**Do this:**
Find every line in the material below that contains the word "true", matching case exactly, and copy each such line.

**Provided data:**
..............................

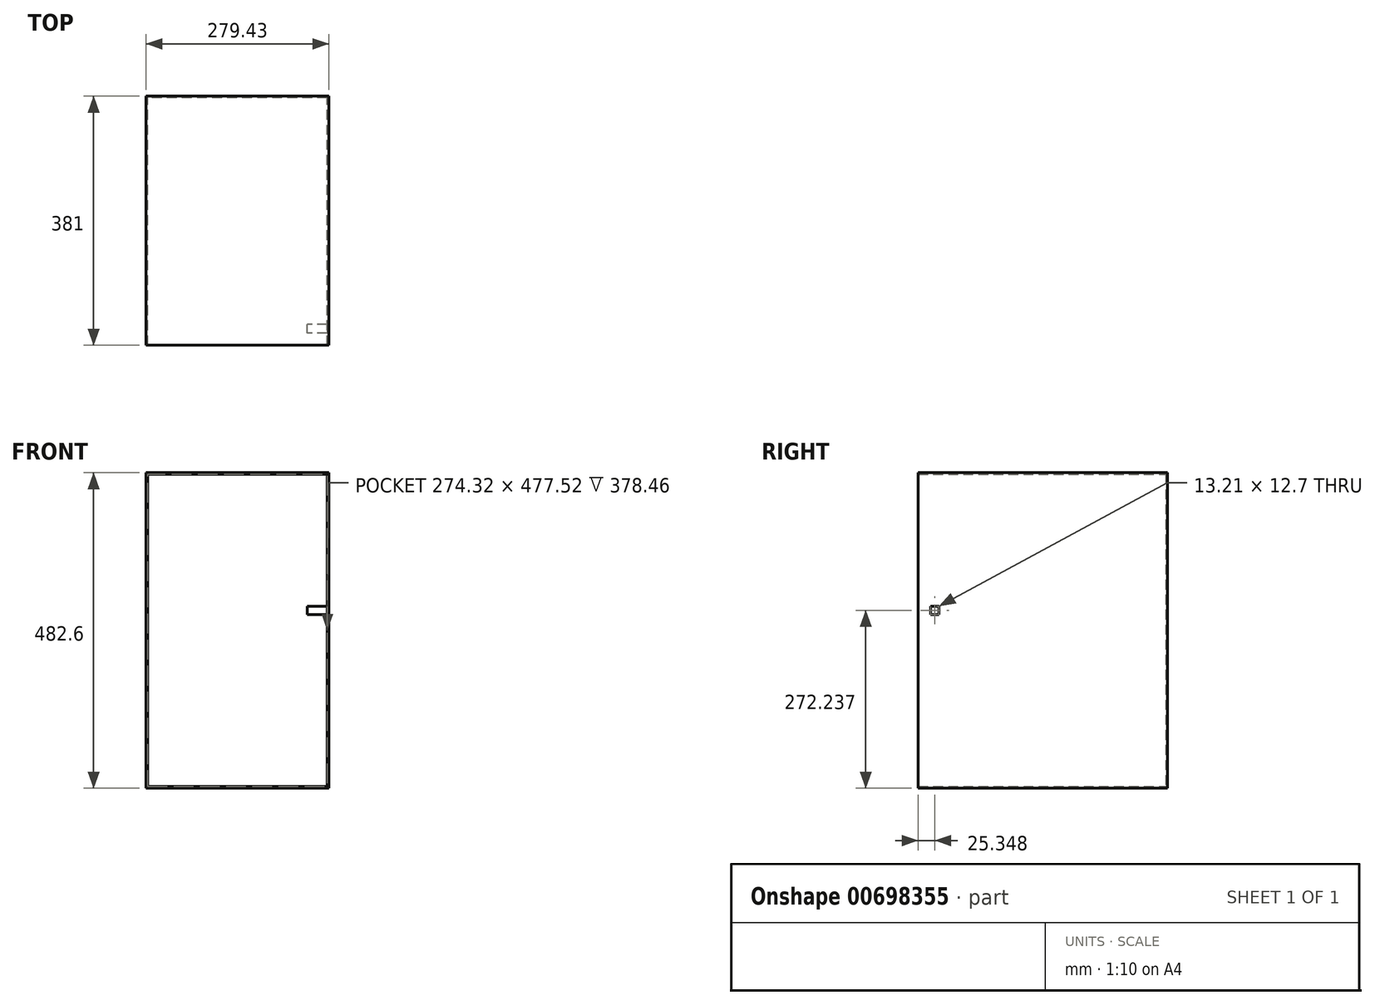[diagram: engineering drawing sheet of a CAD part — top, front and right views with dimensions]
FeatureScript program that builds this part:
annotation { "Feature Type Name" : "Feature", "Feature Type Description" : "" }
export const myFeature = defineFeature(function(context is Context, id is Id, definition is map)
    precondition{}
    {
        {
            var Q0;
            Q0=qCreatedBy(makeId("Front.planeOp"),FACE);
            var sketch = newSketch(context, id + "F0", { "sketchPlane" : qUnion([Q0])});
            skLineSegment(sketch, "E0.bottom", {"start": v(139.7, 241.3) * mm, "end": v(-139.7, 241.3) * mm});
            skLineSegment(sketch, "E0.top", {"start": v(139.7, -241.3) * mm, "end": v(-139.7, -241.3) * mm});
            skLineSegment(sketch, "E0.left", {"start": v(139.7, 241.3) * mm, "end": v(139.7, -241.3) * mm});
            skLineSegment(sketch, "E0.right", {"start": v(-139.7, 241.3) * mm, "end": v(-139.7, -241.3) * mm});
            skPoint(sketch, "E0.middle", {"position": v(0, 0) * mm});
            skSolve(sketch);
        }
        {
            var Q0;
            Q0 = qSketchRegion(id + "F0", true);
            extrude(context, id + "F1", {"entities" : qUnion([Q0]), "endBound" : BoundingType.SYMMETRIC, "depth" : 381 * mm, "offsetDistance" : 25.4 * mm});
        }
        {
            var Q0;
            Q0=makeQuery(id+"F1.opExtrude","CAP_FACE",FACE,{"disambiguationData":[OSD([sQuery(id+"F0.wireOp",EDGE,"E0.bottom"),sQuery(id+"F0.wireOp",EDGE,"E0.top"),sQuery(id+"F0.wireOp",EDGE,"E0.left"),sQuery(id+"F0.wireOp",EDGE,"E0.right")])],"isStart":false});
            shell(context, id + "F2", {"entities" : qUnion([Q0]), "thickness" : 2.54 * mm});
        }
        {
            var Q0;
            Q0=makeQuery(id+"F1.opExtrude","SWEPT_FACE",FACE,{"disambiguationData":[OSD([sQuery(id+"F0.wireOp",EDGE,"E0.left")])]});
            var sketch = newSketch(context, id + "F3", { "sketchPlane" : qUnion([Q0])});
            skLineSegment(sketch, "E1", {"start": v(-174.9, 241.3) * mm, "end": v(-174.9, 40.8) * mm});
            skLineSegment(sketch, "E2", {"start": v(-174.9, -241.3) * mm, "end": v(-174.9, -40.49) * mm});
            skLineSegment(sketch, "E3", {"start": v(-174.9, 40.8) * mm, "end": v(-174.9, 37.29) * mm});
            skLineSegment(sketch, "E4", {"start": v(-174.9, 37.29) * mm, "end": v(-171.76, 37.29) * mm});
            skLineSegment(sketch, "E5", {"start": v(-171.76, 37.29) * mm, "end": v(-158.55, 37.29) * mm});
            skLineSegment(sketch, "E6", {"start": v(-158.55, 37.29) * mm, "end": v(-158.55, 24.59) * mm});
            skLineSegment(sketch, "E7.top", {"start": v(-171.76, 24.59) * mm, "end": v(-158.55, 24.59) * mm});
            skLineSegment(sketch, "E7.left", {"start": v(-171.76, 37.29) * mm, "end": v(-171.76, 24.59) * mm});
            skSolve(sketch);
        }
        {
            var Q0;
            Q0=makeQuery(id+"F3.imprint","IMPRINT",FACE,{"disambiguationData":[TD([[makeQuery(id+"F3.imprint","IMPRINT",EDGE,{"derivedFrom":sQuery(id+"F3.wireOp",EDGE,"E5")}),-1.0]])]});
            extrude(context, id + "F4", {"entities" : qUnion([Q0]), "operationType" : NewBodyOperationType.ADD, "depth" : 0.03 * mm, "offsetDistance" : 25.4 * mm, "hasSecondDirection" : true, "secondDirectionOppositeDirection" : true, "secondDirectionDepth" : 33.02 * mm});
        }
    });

..............................

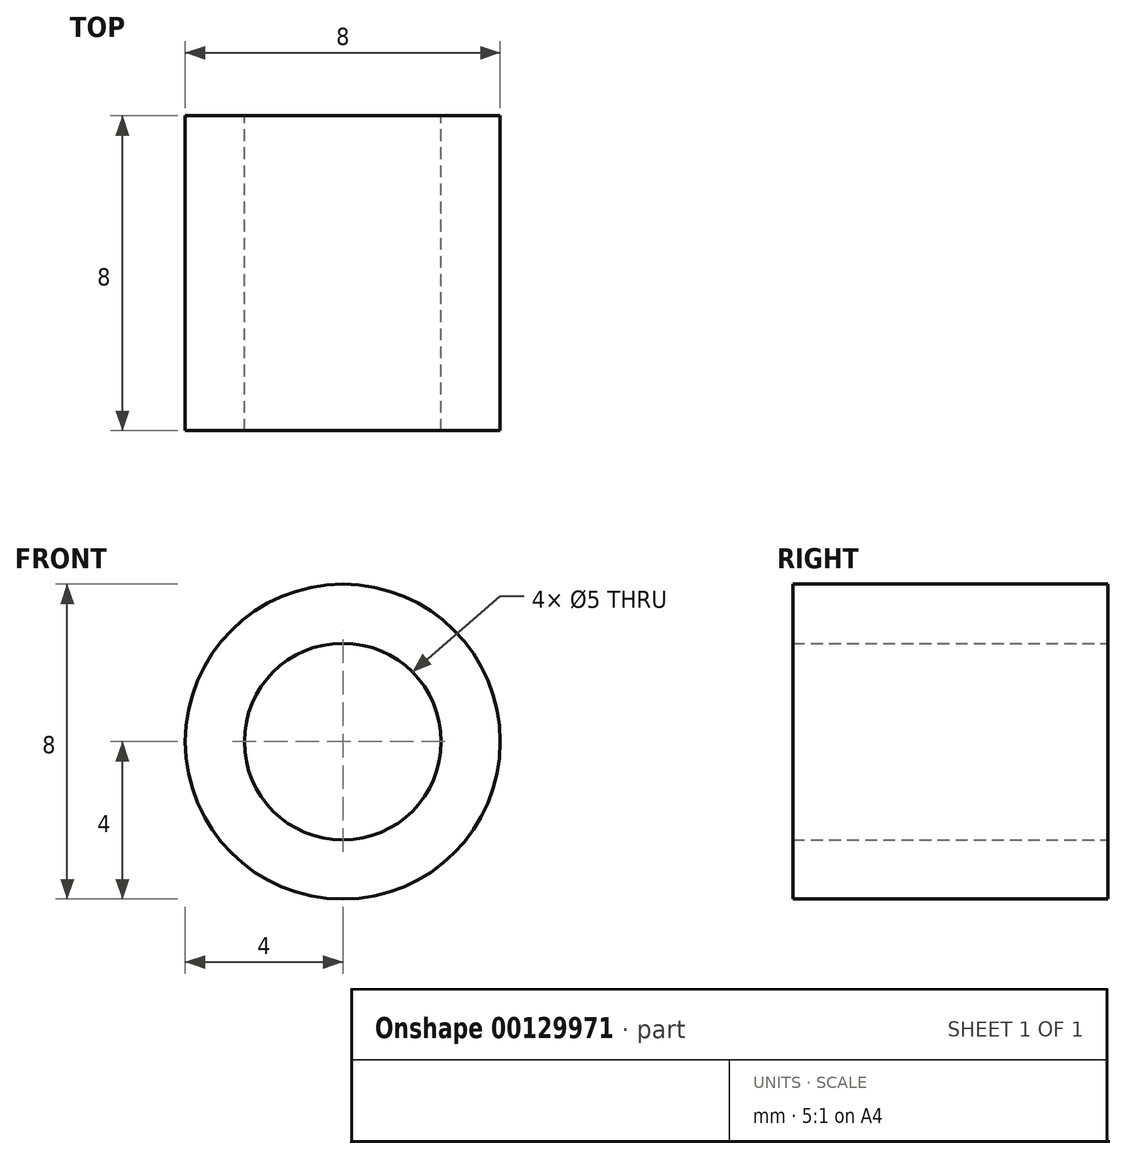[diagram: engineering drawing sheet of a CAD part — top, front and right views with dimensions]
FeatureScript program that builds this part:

..............................

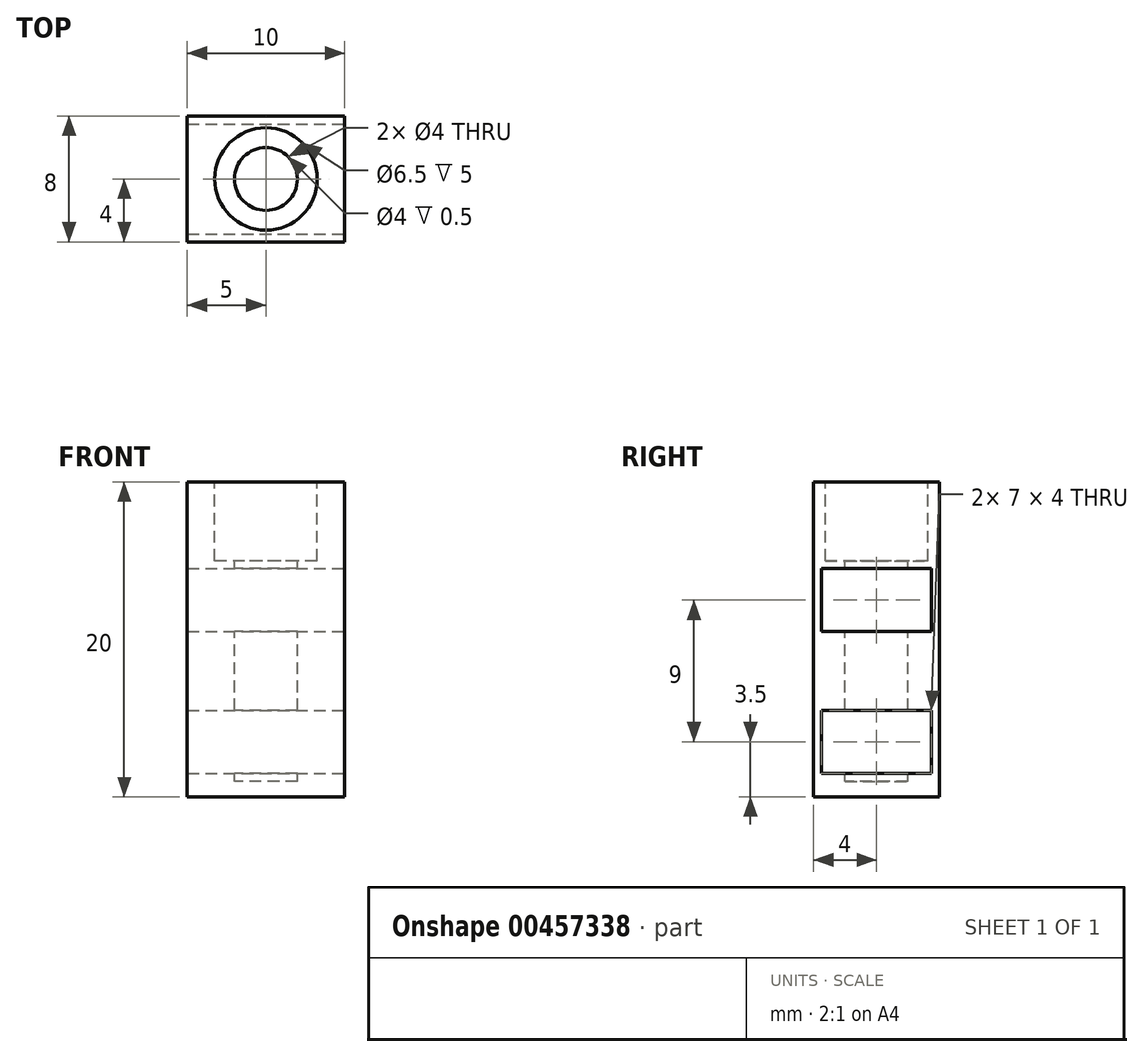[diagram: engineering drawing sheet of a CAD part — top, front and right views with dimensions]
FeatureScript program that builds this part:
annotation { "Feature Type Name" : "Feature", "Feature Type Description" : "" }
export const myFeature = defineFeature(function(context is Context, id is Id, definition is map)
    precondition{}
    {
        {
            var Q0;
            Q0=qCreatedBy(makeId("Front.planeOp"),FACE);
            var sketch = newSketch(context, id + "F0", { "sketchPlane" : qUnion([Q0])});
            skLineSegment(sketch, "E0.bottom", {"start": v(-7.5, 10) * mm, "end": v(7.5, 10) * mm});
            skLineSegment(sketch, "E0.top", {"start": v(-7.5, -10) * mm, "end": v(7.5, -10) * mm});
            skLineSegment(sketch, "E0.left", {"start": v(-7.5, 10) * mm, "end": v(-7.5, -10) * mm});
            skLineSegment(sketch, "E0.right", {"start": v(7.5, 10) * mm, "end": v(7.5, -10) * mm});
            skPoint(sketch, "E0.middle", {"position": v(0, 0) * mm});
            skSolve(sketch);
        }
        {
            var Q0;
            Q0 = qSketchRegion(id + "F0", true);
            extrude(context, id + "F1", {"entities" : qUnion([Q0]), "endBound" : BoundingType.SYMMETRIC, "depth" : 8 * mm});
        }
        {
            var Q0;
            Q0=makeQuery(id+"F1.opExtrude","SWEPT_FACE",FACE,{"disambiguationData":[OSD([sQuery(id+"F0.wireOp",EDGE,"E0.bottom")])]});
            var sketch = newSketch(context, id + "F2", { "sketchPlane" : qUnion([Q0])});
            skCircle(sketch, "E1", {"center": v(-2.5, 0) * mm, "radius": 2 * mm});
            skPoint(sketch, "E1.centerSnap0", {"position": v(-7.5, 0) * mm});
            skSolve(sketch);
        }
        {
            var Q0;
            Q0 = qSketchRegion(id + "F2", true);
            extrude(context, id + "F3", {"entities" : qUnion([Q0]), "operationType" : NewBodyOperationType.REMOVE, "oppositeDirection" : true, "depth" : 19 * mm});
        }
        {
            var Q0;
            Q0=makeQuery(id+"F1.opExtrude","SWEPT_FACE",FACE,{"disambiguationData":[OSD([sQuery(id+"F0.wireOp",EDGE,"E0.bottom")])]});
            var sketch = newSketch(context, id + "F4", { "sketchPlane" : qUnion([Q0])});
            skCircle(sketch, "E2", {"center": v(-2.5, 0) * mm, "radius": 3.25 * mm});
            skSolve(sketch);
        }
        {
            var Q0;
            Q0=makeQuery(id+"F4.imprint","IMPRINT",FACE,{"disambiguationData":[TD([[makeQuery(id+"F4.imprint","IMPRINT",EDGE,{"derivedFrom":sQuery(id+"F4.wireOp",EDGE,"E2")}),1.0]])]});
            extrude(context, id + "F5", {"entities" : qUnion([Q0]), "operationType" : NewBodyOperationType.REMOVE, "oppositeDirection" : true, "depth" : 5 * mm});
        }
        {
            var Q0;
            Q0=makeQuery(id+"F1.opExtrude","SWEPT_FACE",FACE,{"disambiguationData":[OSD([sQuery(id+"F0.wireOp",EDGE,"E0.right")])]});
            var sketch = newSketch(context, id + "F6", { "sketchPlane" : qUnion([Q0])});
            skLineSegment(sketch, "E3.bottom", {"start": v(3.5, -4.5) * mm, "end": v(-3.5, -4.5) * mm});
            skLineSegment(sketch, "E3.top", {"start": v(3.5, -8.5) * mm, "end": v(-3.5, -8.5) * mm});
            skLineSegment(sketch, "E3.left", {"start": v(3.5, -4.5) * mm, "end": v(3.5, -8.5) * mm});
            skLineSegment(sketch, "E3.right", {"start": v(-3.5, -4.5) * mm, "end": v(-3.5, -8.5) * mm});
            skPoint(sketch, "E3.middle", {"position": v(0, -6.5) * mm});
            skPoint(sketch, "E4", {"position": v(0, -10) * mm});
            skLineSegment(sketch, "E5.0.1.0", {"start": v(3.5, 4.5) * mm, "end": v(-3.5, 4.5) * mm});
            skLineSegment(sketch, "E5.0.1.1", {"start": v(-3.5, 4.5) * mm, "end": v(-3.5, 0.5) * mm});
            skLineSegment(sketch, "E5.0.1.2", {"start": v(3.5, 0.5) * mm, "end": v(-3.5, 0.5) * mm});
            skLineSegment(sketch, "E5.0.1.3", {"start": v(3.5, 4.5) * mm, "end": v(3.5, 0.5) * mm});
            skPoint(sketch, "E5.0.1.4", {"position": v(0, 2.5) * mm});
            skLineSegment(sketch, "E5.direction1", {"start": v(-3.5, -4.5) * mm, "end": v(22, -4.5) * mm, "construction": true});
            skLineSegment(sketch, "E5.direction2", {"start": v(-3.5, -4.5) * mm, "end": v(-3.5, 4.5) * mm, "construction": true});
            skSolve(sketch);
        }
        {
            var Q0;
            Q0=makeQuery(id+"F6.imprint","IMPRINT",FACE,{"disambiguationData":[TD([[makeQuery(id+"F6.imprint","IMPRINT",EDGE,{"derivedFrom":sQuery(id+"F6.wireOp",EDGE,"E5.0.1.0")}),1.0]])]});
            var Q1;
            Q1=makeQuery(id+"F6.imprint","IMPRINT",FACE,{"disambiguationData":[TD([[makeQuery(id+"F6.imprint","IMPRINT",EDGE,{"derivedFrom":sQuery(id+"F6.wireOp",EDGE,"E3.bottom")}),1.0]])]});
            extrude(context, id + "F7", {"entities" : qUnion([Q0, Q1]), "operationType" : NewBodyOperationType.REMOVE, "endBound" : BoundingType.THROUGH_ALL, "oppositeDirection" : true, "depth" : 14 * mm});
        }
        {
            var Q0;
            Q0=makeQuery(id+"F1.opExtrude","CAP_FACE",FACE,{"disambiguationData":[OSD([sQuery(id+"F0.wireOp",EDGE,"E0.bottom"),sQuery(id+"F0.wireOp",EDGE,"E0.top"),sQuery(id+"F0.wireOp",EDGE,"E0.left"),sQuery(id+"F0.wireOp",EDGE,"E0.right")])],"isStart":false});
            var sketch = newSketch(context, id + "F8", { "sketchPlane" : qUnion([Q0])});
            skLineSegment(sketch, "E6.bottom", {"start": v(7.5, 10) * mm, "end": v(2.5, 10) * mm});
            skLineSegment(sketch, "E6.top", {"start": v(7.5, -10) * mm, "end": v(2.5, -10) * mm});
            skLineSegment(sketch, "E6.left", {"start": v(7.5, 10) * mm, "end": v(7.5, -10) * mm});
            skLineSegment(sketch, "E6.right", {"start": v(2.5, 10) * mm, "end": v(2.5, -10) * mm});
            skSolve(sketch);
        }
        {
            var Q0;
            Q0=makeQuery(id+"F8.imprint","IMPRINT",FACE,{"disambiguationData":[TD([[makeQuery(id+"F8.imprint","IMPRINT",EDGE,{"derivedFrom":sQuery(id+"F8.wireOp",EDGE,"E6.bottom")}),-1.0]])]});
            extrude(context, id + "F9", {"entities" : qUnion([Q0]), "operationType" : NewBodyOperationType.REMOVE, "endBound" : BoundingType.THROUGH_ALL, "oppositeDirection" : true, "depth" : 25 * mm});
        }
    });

..............................

**Reply to the task:**
            Q0 = qSketchRegion(id + "F0", true);
            extrude(context, id + "F4", {"entities" : qUnion([Q0]), "operationType" : NewBodyOperationType.ADD, "depth" : 0.03 * mm, "offsetDistance" : 25.4 * mm, "hasSecondDirection" : true, "secondDirectionOppositeDirection" : true, "secondDirectionDepth" : 33.02 * mm});
            Q0 = qSketchRegion(id + "F0", true);
            Q0 = qSketchRegion(id + "F2", true);
            extrude(context, id + "F3", {"entities" : qUnion([Q0]), "operationType" : NewBodyOperationType.REMOVE, "oppositeDirection" : true, "depth" : 19 * mm});
            extrude(context, id + "F5", {"entities" : qUnion([Q0]), "operationType" : NewBodyOperationType.REMOVE, "oppositeDirection" : true, "depth" : 5 * mm});
            skLineSegment(sketch, "E5.direction1", {"start": v(-3.5, -4.5) * mm, "end": v(22, -4.5) * mm, "construction": true});
            skLineSegment(sketch, "E5.direction2", {"start": v(-3.5, -4.5) * mm, "end": v(-3.5, 4.5) * mm, "construction": true});
            extrude(context, id + "F7", {"entities" : qUnion([Q0, Q1]), "operationType" : NewBodyOperationType.REMOVE, "endBound" : BoundingType.THROUGH_ALL, "oppositeDirection" : true, "depth" : 14 * mm});
            extrude(context, id + "F9", {"entities" : qUnion([Q0]), "operationType" : NewBodyOperationType.REMOVE, "endBound" : BoundingType.THROUGH_ALL, "oppositeDirection" : true, "depth" : 25 * mm});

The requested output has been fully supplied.